• Stored items from a collection:

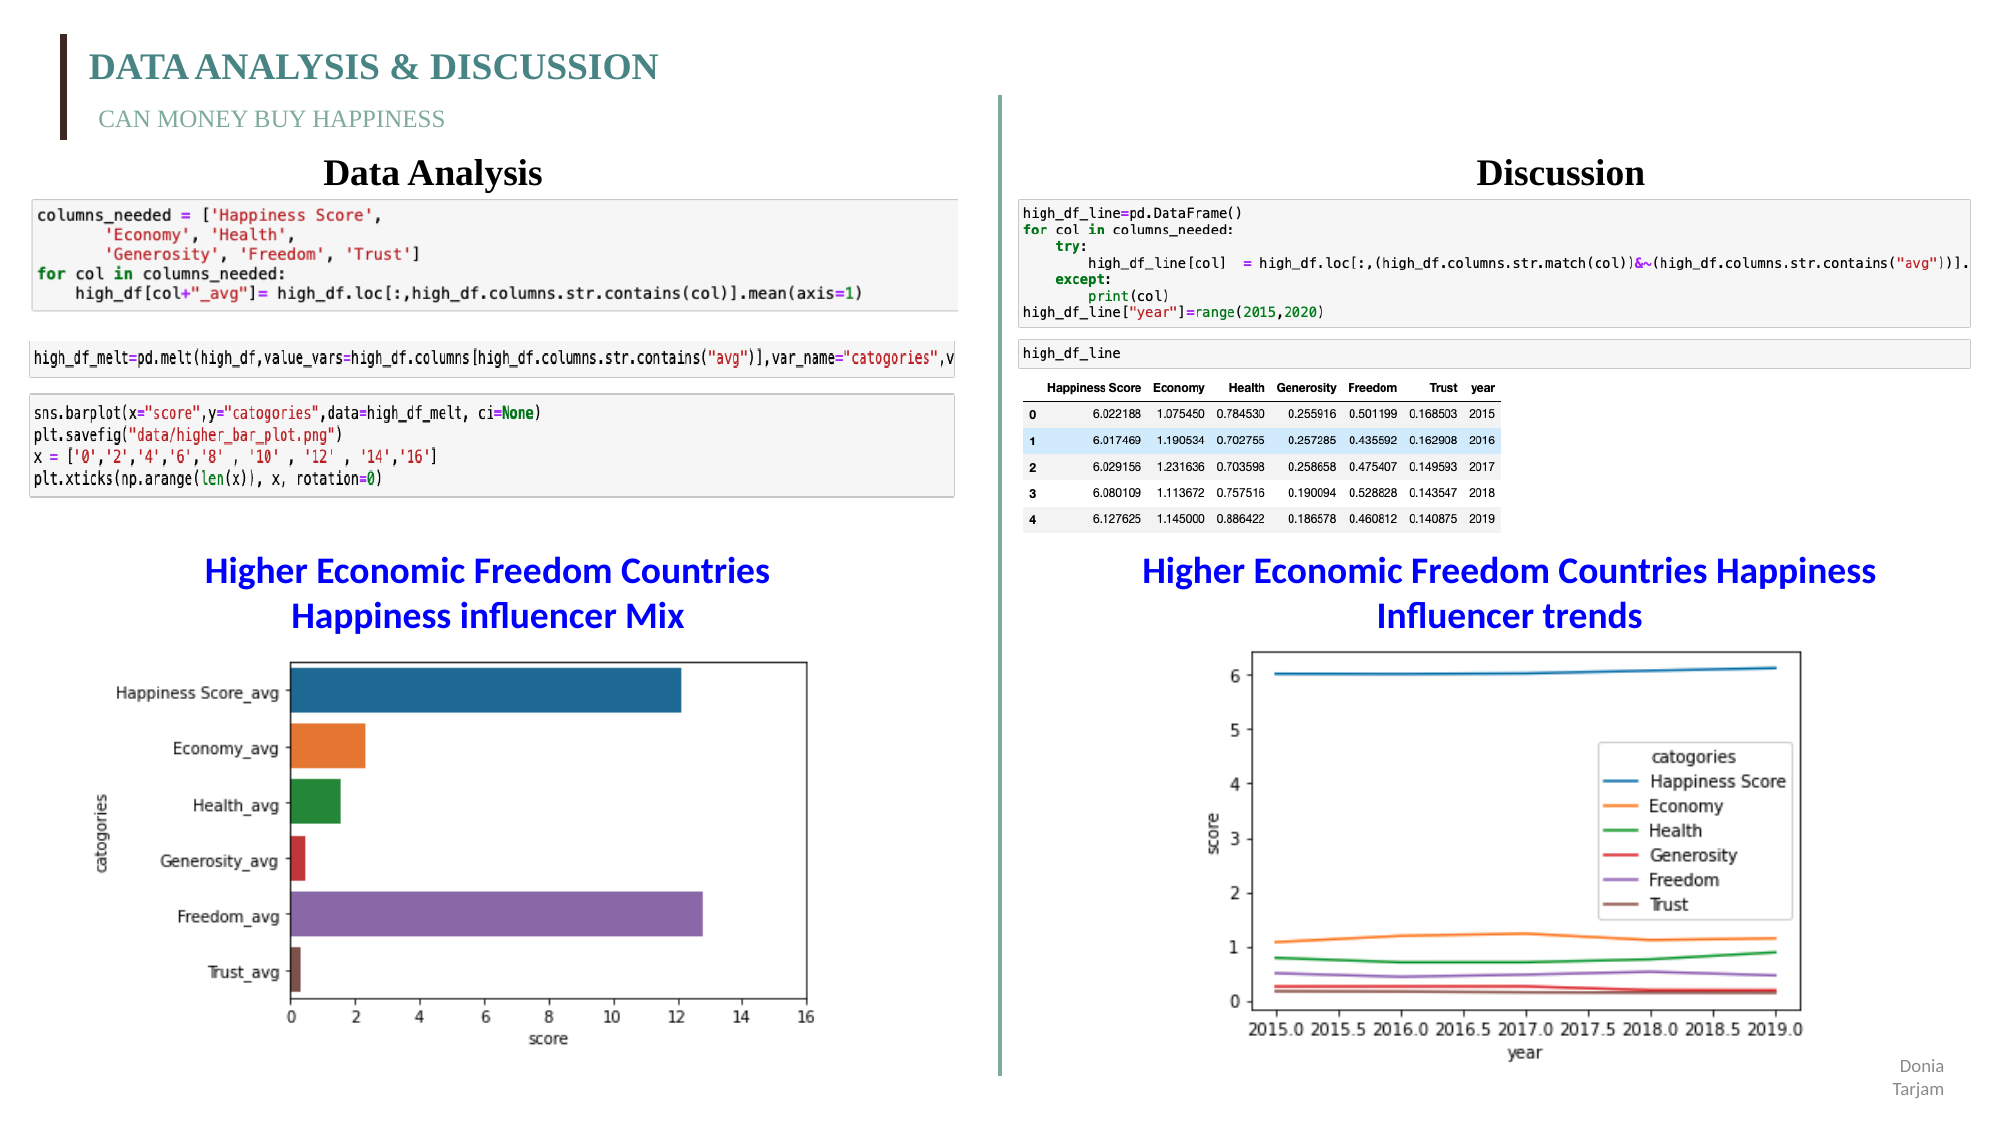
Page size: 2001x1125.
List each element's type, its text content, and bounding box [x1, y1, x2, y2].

picture [27, 341, 958, 498]
text_box DATA ANALYSIS & DISCUSSION [73, 34, 688, 95]
picture [27, 199, 958, 315]
text_box Higher Economic Freedom Countries Happiness Influencer trends [1083, 546, 1936, 652]
picture [1012, 199, 1972, 546]
text_box Higher Economic Freedom Countries Happiness influencer Mix [110, 531, 867, 697]
text_box Can money buy happiness [83, 94, 811, 140]
text_box Discussion [1461, 140, 1692, 199]
footer Donia Tarjam [1859, 1046, 1960, 1107]
picture [83, 645, 835, 1077]
text_box Data Analysis [308, 140, 654, 199]
picture [1196, 645, 1823, 1077]
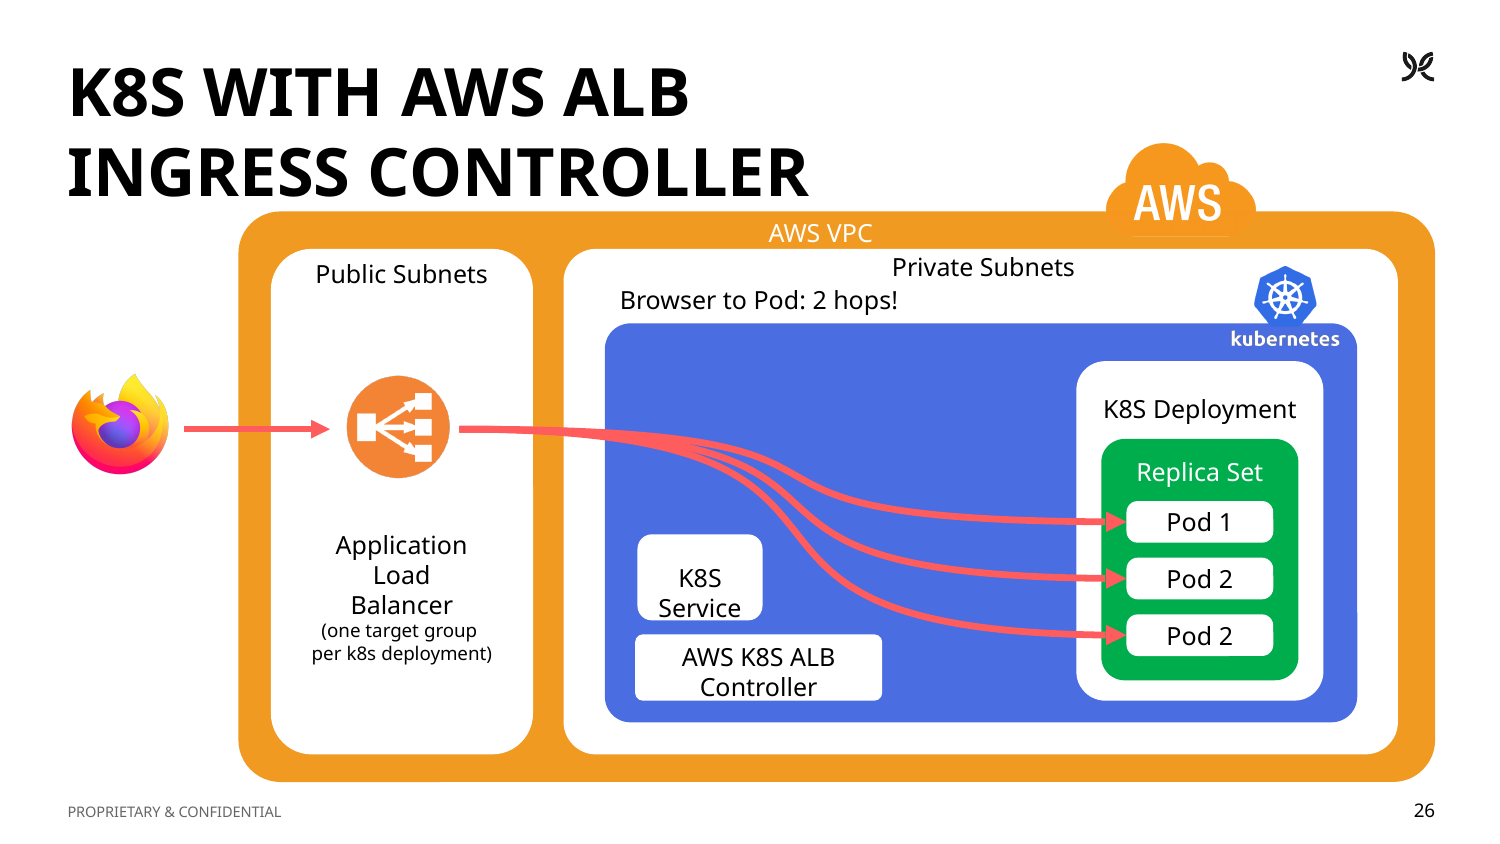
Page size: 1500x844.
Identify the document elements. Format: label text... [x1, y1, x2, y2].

title K8S WITH AWS ALB INGRESS CONTROLLER [67, 49, 1464, 180]
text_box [459, 428, 1127, 636]
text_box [67, 127, 1436, 783]
slide_number 26 [1345, 790, 1436, 844]
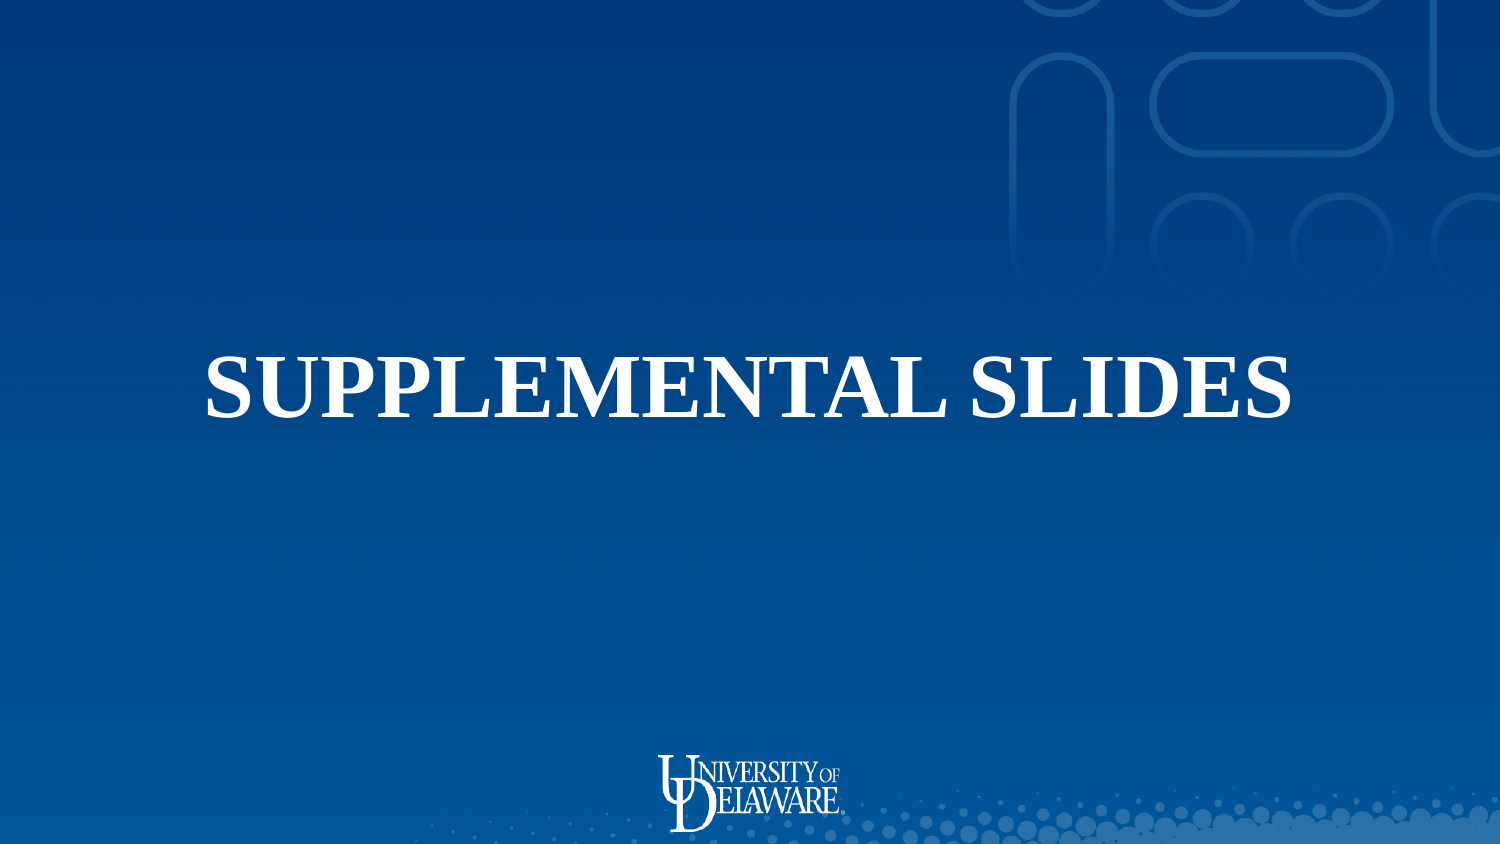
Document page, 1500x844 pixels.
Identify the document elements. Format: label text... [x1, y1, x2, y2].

picture [0, 0, 1500, 844]
title SUPPLEMENTAL SLIDES [112, 290, 1388, 472]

• TASK STATEMENT: All records above must be copied exactly, though the pictures they hold are to be left out.

• RESPONSE TO THE TASK:
Page size: 2001x1125.
List each element's type, its text content, and bounding box [x1, y1, x2, y2].

picture [27, 341, 958, 498]
text_box DATA ANALYSIS & DISCUSSION [73, 34, 688, 95]
picture [27, 199, 958, 315]
text_box Higher Economic Freedom Countries Happiness Influencer trends [1083, 546, 1936, 652]
picture [1012, 199, 1972, 546]
text_box Higher Economic Freedom Countries Happiness influencer Mix [110, 531, 867, 697]
text_box Can money buy happiness [83, 94, 811, 140]
text_box Discussion [1461, 140, 1692, 199]
footer Donia Tarjam [1859, 1046, 1960, 1107]
picture [83, 645, 835, 1077]
text_box Data Analysis [308, 140, 654, 199]
picture [1196, 645, 1823, 1077]
Page size: 1500x844.
Identify the document elements. Format: label text... [x1, y1, x2, y2].

title K8S WITH AWS ALB INGRESS CONTROLLER [67, 49, 1464, 180]
text_box [459, 428, 1127, 636]
text_box [67, 127, 1436, 783]
slide_number 26 [1345, 790, 1436, 844]
Document page, 1500x844 pixels.
Identify the document elements. Format: label text... [x1, y1, x2, y2].

picture [0, 0, 1500, 844]
title SUPPLEMENTAL SLIDES [112, 290, 1388, 472]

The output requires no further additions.